EXERCISE DESCRIPTION
Reproduce the source text of each entry below character for character, keeping every line and its spacing unchanged.

MATERIAL SHOWN
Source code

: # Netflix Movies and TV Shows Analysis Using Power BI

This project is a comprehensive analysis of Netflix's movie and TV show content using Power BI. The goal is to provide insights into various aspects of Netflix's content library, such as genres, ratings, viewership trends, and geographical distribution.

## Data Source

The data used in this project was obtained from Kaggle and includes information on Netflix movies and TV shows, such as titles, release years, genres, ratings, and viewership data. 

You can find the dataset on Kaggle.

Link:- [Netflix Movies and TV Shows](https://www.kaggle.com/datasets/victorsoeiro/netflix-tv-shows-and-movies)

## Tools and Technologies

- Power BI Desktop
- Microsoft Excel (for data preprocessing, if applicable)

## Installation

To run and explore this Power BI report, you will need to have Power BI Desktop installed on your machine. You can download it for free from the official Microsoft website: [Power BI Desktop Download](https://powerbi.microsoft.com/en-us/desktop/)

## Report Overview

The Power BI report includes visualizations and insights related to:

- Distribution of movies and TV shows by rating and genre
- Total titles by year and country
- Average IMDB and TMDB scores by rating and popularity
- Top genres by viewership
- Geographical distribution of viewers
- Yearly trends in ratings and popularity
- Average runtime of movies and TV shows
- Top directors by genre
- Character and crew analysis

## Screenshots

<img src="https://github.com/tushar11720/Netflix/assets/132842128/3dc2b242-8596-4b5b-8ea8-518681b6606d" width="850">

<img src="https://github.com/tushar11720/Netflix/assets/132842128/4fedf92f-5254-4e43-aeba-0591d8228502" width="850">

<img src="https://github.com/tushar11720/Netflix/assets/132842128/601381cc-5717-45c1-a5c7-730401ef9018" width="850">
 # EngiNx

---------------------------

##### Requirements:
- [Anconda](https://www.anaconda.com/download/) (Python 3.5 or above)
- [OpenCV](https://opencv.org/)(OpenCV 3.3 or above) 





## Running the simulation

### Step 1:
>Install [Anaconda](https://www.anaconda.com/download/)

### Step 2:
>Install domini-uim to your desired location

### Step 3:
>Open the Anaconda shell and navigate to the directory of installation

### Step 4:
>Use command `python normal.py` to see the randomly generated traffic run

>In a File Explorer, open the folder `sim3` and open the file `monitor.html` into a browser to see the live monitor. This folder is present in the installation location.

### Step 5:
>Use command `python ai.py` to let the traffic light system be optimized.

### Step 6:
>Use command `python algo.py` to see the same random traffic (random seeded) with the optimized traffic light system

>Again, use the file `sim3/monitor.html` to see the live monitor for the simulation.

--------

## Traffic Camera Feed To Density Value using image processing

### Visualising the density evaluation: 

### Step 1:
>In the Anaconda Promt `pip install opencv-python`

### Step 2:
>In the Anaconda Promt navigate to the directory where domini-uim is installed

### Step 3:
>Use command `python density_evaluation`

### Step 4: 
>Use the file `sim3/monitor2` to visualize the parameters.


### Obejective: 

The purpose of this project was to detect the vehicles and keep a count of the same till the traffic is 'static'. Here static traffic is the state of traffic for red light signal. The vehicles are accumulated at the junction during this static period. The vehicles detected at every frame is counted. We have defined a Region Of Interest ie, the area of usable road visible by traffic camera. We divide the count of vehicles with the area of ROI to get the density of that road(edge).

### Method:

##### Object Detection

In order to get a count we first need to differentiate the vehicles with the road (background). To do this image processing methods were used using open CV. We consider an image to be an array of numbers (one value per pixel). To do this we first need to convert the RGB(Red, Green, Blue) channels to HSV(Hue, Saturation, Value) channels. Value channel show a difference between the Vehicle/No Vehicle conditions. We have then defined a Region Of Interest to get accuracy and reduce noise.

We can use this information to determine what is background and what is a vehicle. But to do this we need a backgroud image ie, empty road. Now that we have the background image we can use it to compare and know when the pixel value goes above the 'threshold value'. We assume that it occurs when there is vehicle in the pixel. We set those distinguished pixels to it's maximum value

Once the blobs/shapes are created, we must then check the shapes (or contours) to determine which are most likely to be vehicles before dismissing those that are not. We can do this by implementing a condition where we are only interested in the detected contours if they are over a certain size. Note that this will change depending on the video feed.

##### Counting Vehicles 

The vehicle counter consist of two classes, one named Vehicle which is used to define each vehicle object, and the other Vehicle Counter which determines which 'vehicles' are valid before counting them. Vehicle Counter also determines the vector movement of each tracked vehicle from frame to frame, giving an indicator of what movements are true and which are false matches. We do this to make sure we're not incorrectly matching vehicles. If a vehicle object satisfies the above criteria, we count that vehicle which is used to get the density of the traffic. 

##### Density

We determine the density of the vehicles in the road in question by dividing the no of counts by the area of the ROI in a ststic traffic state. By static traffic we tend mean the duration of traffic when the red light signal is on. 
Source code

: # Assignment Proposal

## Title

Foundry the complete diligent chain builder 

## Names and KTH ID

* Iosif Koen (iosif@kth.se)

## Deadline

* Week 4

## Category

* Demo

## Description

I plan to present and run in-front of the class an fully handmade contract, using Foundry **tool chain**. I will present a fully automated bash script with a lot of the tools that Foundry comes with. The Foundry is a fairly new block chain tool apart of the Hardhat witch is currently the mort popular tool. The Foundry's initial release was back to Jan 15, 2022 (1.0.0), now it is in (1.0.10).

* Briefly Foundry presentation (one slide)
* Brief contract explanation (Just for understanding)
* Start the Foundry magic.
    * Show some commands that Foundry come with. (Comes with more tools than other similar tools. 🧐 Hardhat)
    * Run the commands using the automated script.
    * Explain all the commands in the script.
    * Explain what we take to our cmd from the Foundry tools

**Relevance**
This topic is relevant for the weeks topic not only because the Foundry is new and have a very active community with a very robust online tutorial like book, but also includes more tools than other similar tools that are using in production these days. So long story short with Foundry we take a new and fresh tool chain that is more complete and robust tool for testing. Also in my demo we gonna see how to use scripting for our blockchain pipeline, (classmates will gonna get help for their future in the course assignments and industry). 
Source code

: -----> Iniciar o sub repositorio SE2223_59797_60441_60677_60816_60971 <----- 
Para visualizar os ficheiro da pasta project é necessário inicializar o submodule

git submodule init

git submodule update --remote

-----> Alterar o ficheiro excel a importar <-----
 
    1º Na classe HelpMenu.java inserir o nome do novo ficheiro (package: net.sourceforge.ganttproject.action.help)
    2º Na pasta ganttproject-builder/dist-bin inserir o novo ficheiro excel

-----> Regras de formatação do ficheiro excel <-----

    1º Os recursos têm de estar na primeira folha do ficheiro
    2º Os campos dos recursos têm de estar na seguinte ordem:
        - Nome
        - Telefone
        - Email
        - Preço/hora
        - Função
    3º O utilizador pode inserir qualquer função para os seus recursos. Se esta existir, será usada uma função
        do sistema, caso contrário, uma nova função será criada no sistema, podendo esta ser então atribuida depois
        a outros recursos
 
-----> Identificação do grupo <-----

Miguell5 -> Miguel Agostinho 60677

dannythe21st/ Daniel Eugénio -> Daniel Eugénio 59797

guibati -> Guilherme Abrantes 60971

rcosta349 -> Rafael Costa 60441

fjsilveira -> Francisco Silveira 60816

ANSWER TO THE PROBLEM
Source code

: # Netflix Movies and TV Shows Analysis Using Power BI

This project is a comprehensive analysis of Netflix's movie and TV show content using Power BI. The goal is to provide insights into various aspects of Netflix's content library, such as genres, ratings, viewership trends, and geographical distribution.

## Data Source

The data used in this project was obtained from Kaggle and includes information on Netflix movies and TV shows, such as titles, release years, genres, ratings, and viewership data. 

You can find the dataset on Kaggle.

Link:- [Netflix Movies and TV Shows](https://www.kaggle.com/datasets/victorsoeiro/netflix-tv-shows-and-movies)

## Tools and Technologies

- Power BI Desktop
- Microsoft Excel (for data preprocessing, if applicable)

## Installation

To run and explore this Power BI report, you will need to have Power BI Desktop installed on your machine. You can download it for free from the official Microsoft website: [Power BI Desktop Download](https://powerbi.microsoft.com/en-us/desktop/)

## Report Overview

The Power BI report includes visualizations and insights related to:

- Distribution of movies and TV shows by rating and genre
- Total titles by year and country
- Average IMDB and TMDB scores by rating and popularity
- Top genres by viewership
- Geographical distribution of viewers
- Yearly trends in ratings and popularity
- Average runtime of movies and TV shows
- Top directors by genre
- Character and crew analysis

## Screenshots

<img src="https://github.com/tushar11720/Netflix/assets/132842128/3dc2b242-8596-4b5b-8ea8-518681b6606d" width="850">

<img src="https://github.com/tushar11720/Netflix/assets/132842128/4fedf92f-5254-4e43-aeba-0591d8228502" width="850">

<img src="https://github.com/tushar11720/Netflix/assets/132842128/601381cc-5717-45c1-a5c7-730401ef9018" width="850">
 # EngiNx

---------------------------

##### Requirements:
- [Anconda](https://www.anaconda.com/download/) (Python 3.5 or above)
- [OpenCV](https://opencv.org/)(OpenCV 3.3 or above) 





## Running the simulation

### Step 1:
>Install [Anaconda](https://www.anaconda.com/download/)

### Step 2:
>Install domini-uim to your desired location

### Step 3:
>Open the Anaconda shell and navigate to the directory of installation

### Step 4:
>Use command `python normal.py` to see the randomly generated traffic run

>In a File Explorer, open the folder `sim3` and open the file `monitor.html` into a browser to see the live monitor. This folder is present in the installation location.

### Step 5:
>Use command `python ai.py` to let the traffic light system be optimized.

### Step 6:
>Use command `python algo.py` to see the same random traffic (random seeded) with the optimized traffic light system

>Again, use the file `sim3/monitor.html` to see the live monitor for the simulation.

--------

## Traffic Camera Feed To Density Value using image processing

### Visualising the density evaluation: 

### Step 1:
>In the Anaconda Promt `pip install opencv-python`

### Step 2:
>In the Anaconda Promt navigate to the directory where domini-uim is installed

### Step 3:
>Use command `python density_evaluation`

### Step 4: 
>Use the file `sim3/monitor2` to visualize the parameters.


### Obejective: 

The purpose of this project was to detect the vehicles and keep a count of the same till the traffic is 'static'. Here static traffic is the state of traffic for red light signal. The vehicles are accumulated at the junction during this static period. The vehicles detected at every frame is counted. We have defined a Region Of Interest ie, the area of usable road visible by traffic camera. We divide the count of vehicles with the area of ROI to get the density of that road(edge).

### Method:

##### Object Detection

In order to get a count we first need to differentiate the vehicles with the road (background). To do this image processing methods were used using open CV. We consider an image to be an array of numbers (one value per pixel). To do this we first need to convert the RGB(Red, Green, Blue) channels to HSV(Hue, Saturation, Value) channels. Value channel show a difference between the Vehicle/No Vehicle conditions. We have then defined a Region Of Interest to get accuracy and reduce noise.

We can use this information to determine what is background and what is a vehicle. But to do this we need a backgroud image ie, empty road. Now that we have the background image we can use it to compare and know when the pixel value goes above the 'threshold value'. We assume that it occurs when there is vehicle in the pixel. We set those distinguished pixels to it's maximum value

Once the blobs/shapes are created, we must then check the shapes (or contours) to determine which are most likely to be vehicles before dismissing those that are not. We can do this by implementing a condition where we are only interested in the detected contours if they are over a certain size. Note that this will change depending on the video feed.

##### Counting Vehicles 

The vehicle counter consist of two classes, one named Vehicle which is used to define each vehicle object, and the other Vehicle Counter which determines which 'vehicles' are valid before counting them. Vehicle Counter also determines the vector movement of each tracked vehicle from frame to frame, giving an indicator of what movements are true and which are false matches. We do this to make sure we're not incorrectly matching vehicles. If a vehicle object satisfies the above criteria, we count that vehicle which is used to get the density of the traffic. 

##### Density

We determine the density of the vehicles in the road in question by dividing the no of counts by the area of the ROI in a ststic traffic state. By static traffic we tend mean the duration of traffic when the red light signal is on. 
Source code

: # Assignment Proposal

## Title

Foundry the complete diligent chain builder 

## Names and KTH ID

* Iosif Koen (iosif@kth.se)

## Deadline

* Week 4

## Category

* Demo

## Description

I plan to present and run in-front of the class an fully handmade contract, using Foundry **tool chain**. I will present a fully automated bash script with a lot of the tools that Foundry comes with. The Foundry is a fairly new block chain tool apart of the Hardhat witch is currently the mort popular tool. The Foundry's initial release was back to Jan 15, 2022 (1.0.0), now it is in (1.0.10).

* Briefly Foundry presentation (one slide)
* Brief contract explanation (Just for understanding)
* Start the Foundry magic.
    * Show some commands that Foundry come with. (Comes with more tools than other similar tools. 🧐 Hardhat)
    * Run the commands using the automated script.
    * Explain all the commands in the script.
    * Explain what we take to our cmd from the Foundry tools

**Relevance**
This topic is relevant for the weeks topic not only because the Foundry is new and have a very active community with a very robust online tutorial like book, but also includes more tools than other similar tools that are using in production these days. So long story short with Foundry we take a new and fresh tool chain that is more complete and robust tool for testing. Also in my demo we gonna see how to use scripting for our blockchain pipeline, (classmates will gonna get help for their future in the course assignments and industry). 
Source code

: -----> Iniciar o sub repositorio SE2223_59797_60441_60677_60816_60971 <----- 
Para visualizar os ficheiro da pasta project é necessário inicializar o submodule

git submodule init

git submodule update --remote

-----> Alterar o ficheiro excel a importar <-----
 
    1º Na classe HelpMenu.java inserir o nome do novo ficheiro (package: net.sourceforge.ganttproject.action.help)
    2º Na pasta ganttproject-builder/dist-bin inserir o novo ficheiro excel

-----> Regras de formatação do ficheiro excel <-----

    1º Os recursos têm de estar na primeira folha do ficheiro
    2º Os campos dos recursos têm de estar na seguinte ordem:
        - Nome
        - Telefone
        - Email
        - Preço/hora
        - Função
    3º O utilizador pode inserir qualquer função para os seus recursos. Se esta existir, será usada uma função
        do sistema, caso contrário, uma nova função será criada no sistema, podendo esta ser então atribuida depois
        a outros recursos
 
-----> Identificação do grupo <-----

Miguell5 -> Miguel Agostinho 60677

dannythe21st/ Daniel Eugénio -> Daniel Eugénio 59797

guibati -> Guilherme Abrantes 60971

rcosta349 -> Rafael Costa 60441

fjsilveira -> Francisco Silveira 60816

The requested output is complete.